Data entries

====

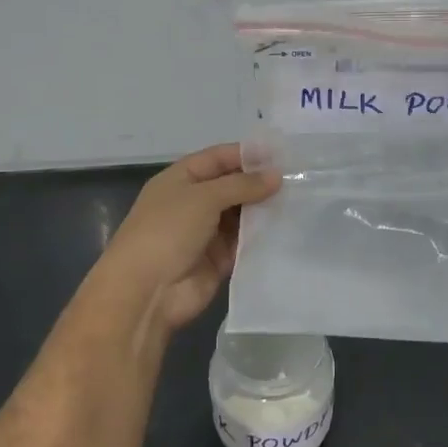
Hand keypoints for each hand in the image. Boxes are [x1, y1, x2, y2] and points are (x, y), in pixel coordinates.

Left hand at [95, 143, 280, 332]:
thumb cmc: (168, 231)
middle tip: (299, 178)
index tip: (283, 154)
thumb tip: (276, 176)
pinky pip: (245, 242)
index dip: (247, 154)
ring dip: (264, 209)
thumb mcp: (203, 197)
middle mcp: (193, 203)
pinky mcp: (219, 260)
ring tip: (301, 200)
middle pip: (232, 186)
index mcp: (180, 180)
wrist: (146, 293)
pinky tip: (289, 228)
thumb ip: (242, 184)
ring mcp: (206, 232)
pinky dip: (262, 236)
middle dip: (260, 183)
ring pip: (241, 214)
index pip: (218, 158)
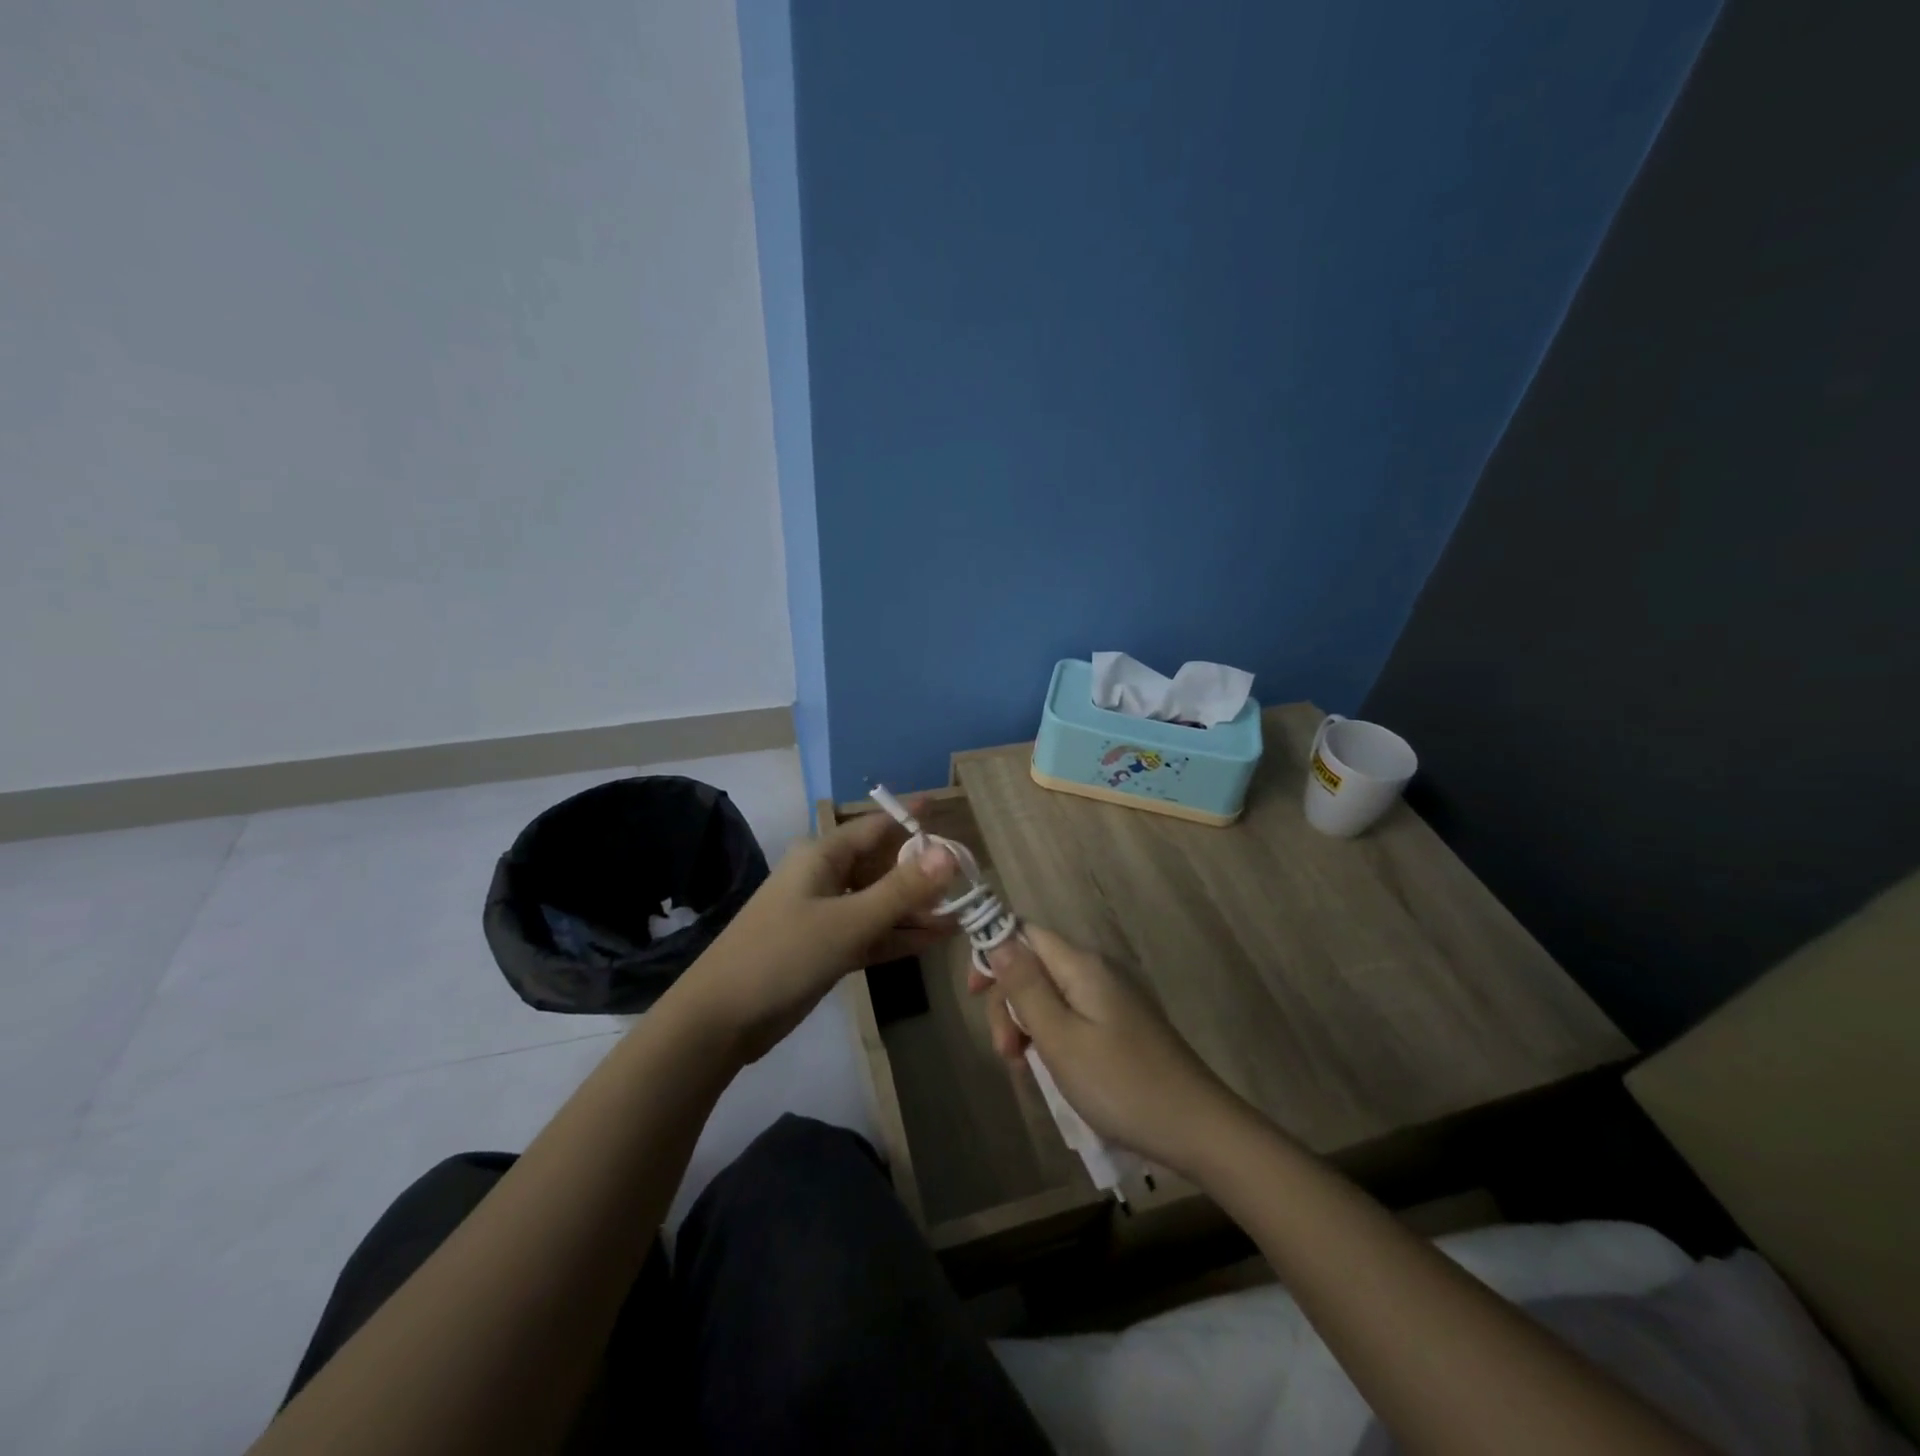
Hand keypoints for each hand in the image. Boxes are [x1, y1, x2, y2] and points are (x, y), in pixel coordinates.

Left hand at [686, 808, 957, 1060]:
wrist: (720, 1019)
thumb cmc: (783, 955)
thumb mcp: (848, 922)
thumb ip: (901, 890)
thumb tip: (949, 854)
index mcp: (823, 855)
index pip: (877, 825)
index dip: (912, 819)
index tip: (949, 813)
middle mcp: (825, 876)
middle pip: (882, 865)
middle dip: (923, 872)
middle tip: (969, 879)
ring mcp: (824, 913)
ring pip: (879, 902)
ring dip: (915, 909)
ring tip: (962, 914)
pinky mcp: (825, 946)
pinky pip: (870, 932)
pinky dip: (898, 935)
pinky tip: (935, 940)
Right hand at [973, 927, 1246, 1173]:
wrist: (1197, 1128)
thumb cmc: (1120, 1084)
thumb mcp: (1060, 1038)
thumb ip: (1025, 986)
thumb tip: (997, 938)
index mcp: (1082, 966)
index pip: (1025, 933)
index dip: (994, 954)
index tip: (973, 996)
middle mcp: (1097, 972)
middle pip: (1035, 967)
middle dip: (1010, 1003)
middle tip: (1007, 1054)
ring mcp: (1112, 999)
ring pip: (1051, 996)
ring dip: (1028, 1026)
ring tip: (1025, 1070)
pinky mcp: (1120, 1026)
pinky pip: (1072, 1017)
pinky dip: (1052, 1039)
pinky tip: (1052, 1072)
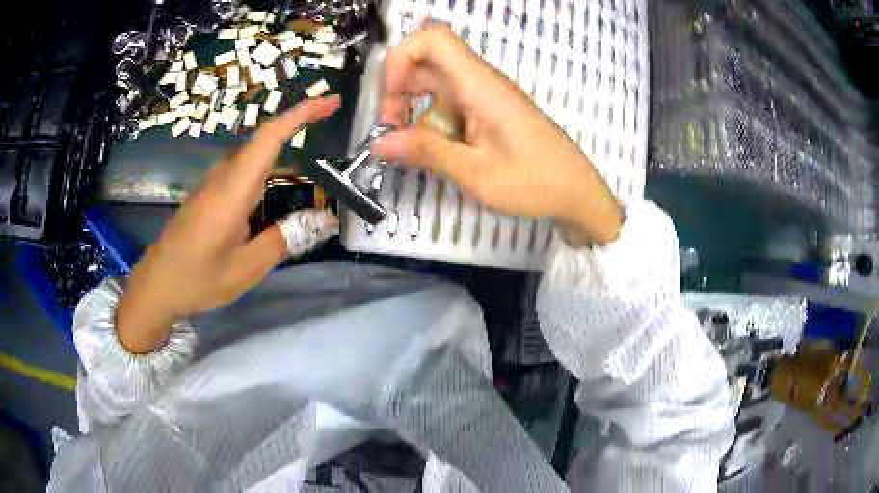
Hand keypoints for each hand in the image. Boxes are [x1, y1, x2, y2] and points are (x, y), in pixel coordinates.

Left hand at [117, 97, 341, 353]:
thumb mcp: (245, 269)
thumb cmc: (197, 279)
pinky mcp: (209, 197)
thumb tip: (321, 221)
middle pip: (264, 143)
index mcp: (232, 191)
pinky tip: (276, 202)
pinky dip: (268, 178)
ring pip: (254, 160)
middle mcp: (223, 178)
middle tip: (333, 141)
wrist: (156, 286)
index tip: (332, 102)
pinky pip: (244, 176)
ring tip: (310, 180)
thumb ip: (282, 240)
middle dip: (299, 129)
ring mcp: (213, 186)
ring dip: (284, 159)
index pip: (269, 138)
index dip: (301, 114)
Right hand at [372, 25, 622, 246]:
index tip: (391, 99)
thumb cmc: (535, 182)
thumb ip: (427, 153)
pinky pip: (450, 105)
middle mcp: (481, 82)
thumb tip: (379, 143)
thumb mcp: (476, 173)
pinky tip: (436, 152)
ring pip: (435, 85)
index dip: (401, 58)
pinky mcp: (489, 112)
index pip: (433, 39)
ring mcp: (485, 97)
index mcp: (479, 86)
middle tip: (391, 130)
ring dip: (414, 110)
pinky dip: (432, 122)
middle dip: (399, 91)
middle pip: (426, 62)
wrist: (577, 192)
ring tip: (409, 148)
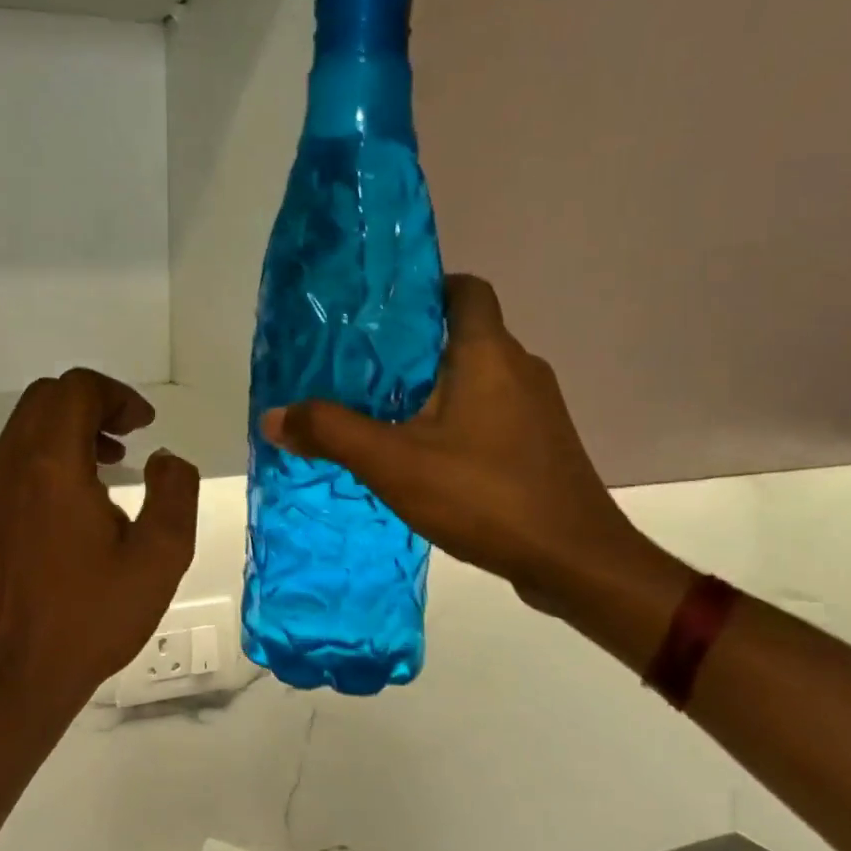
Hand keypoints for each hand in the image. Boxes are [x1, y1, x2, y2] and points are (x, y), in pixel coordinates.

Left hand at [0, 369, 200, 723]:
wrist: (18, 676)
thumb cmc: (92, 617)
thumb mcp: (160, 557)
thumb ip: (174, 491)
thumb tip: (164, 459)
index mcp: (50, 465)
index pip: (76, 389)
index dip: (117, 395)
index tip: (144, 427)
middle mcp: (7, 465)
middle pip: (46, 398)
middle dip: (92, 404)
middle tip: (128, 437)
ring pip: (24, 427)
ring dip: (67, 429)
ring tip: (107, 467)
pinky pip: (11, 460)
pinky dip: (45, 456)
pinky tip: (72, 502)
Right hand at [261, 275, 648, 610]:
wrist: (576, 563)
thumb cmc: (484, 496)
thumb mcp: (392, 463)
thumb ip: (330, 433)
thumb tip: (274, 416)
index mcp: (487, 354)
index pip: (464, 289)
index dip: (424, 287)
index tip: (379, 310)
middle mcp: (519, 369)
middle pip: (461, 334)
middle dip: (409, 346)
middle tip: (356, 366)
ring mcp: (536, 410)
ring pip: (473, 377)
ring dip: (429, 387)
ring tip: (377, 410)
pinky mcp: (539, 446)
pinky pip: (487, 413)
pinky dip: (452, 419)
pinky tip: (419, 454)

====

What you give back should be exactly the lines of the data above from the line with "pinky pip: (244, 176)" through the line with "ring mcp: (485, 97)", both of those included, and nothing more.

Reply.
pinky pip: (244, 176)
ring tip: (310, 180)
thumb ip: (282, 240)
middle dip: (299, 129)
ring mcp: (213, 186)
ring dip: (284, 159)
index pip: (269, 138)
index dip: (301, 114)
Right hand at [372, 25, 622, 246]:
index tip: (391, 99)
thumb cmc: (535, 182)
thumb ip: (427, 153)
pinky pip: (450, 105)
middle mcp: (481, 82)
thumb tip: (379, 143)
thumb mcp: (476, 173)
pinky tip: (436, 152)
ring pip: (435, 85)
index dip: (401, 58)
pinky mcp: (489, 112)
index pip: (433, 39)
ring mcp: (485, 97)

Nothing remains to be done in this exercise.